• Assignment: All pictures are to be excluded when the data below is output verbatim.

• Given material:
Start of Block
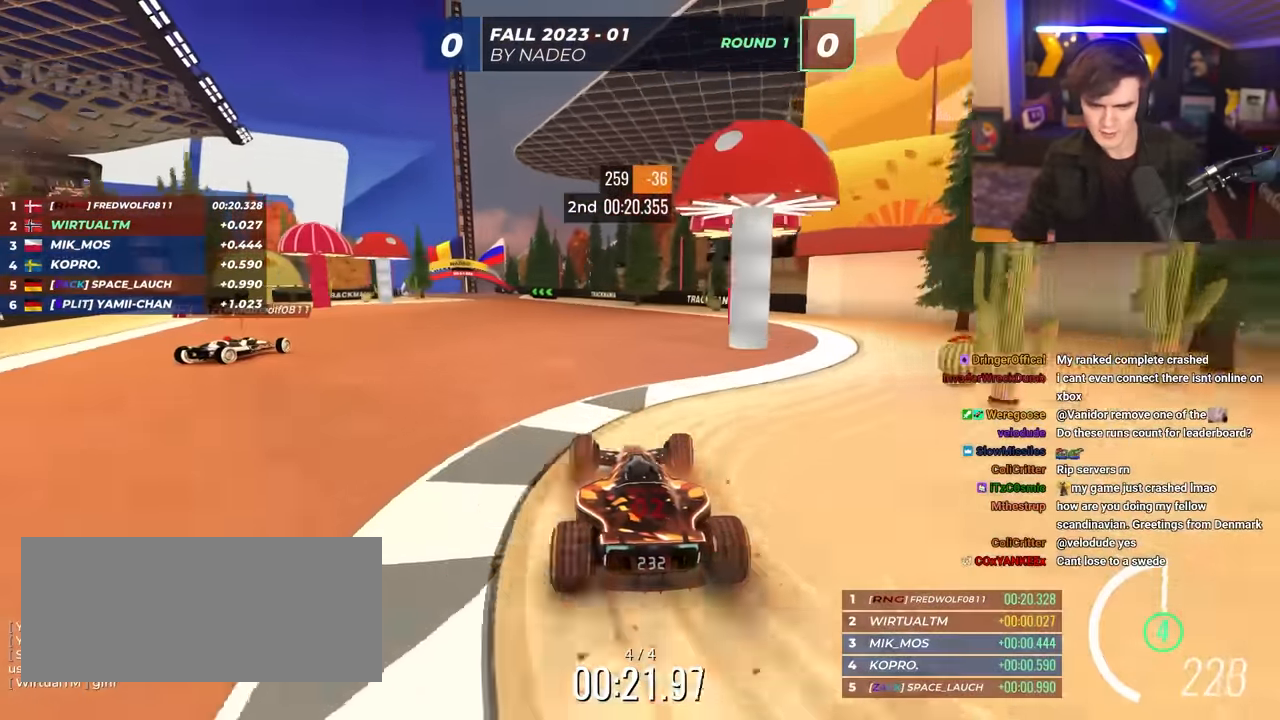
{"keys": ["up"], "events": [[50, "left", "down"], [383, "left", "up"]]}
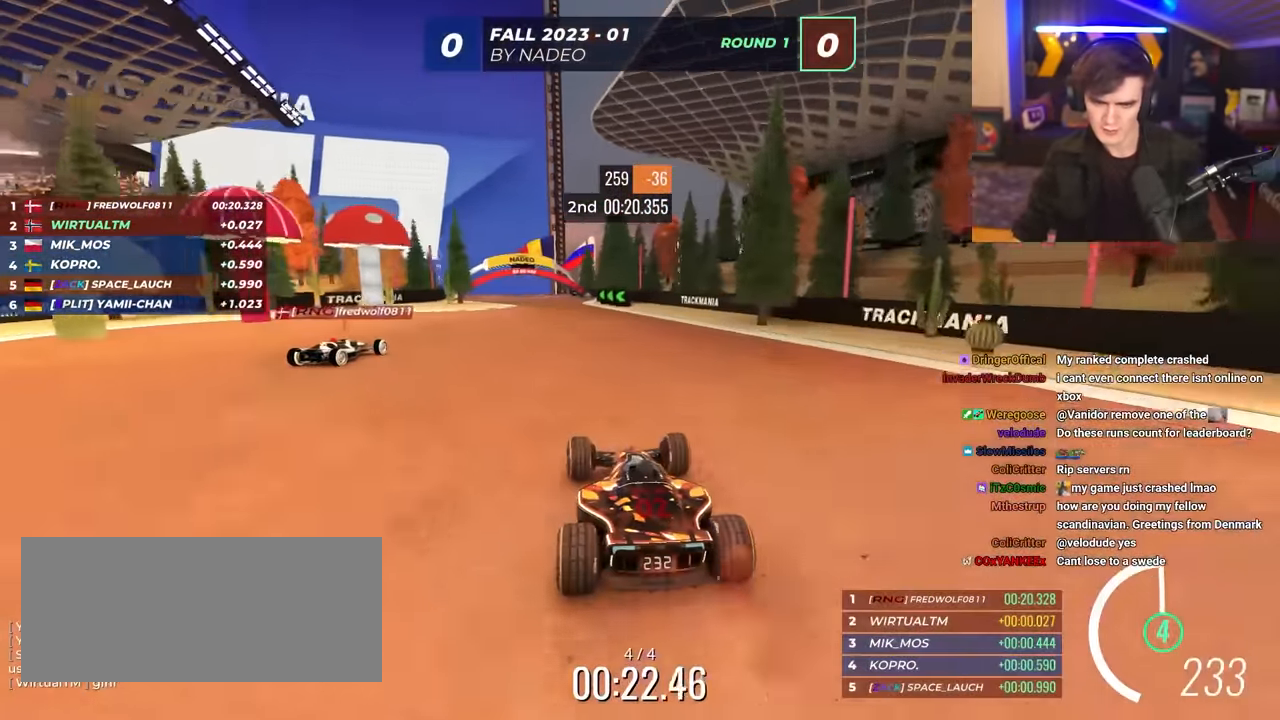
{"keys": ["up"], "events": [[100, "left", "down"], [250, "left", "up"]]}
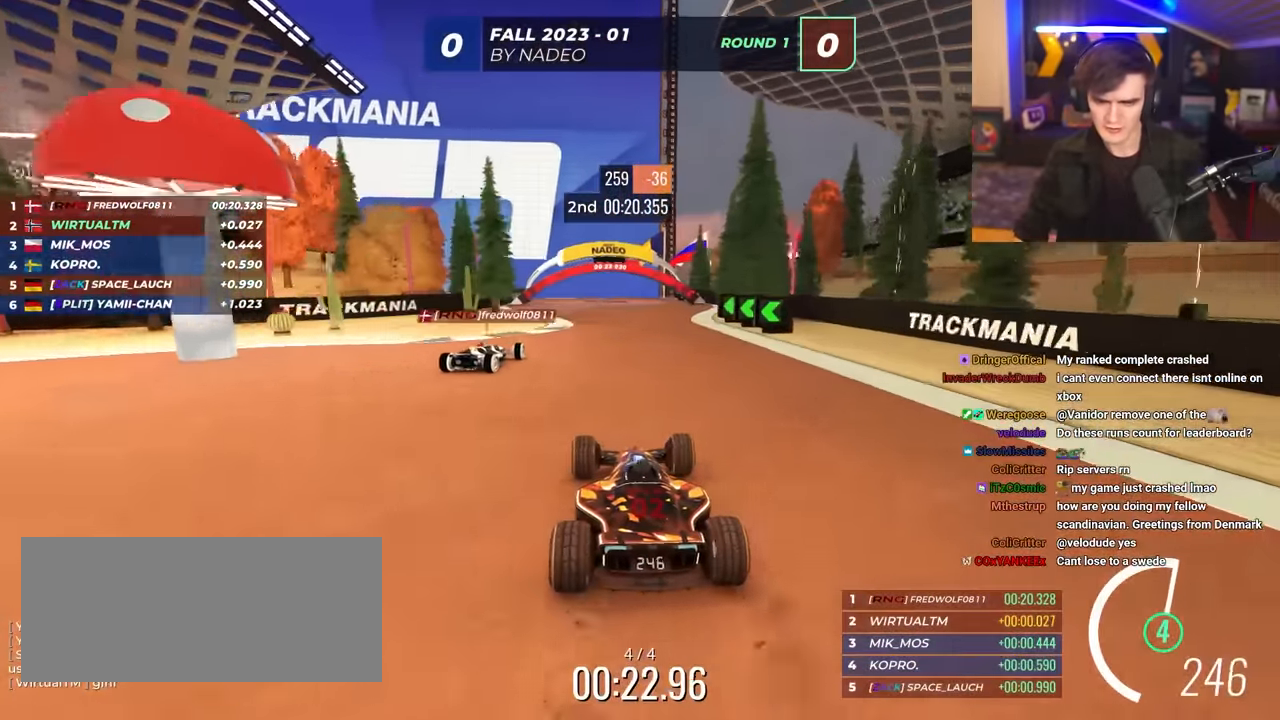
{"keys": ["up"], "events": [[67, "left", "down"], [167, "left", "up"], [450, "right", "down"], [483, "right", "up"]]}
End of Block
• Answer to this exercise:
{"keys": ["up"], "events": [[50, "left", "down"], [383, "left", "up"]]}
{"keys": ["up"], "events": [[100, "left", "down"], [250, "left", "up"]]}
{"keys": ["up"], "events": [[67, "left", "down"], [167, "left", "up"], [450, "right", "down"], [483, "right", "up"]]}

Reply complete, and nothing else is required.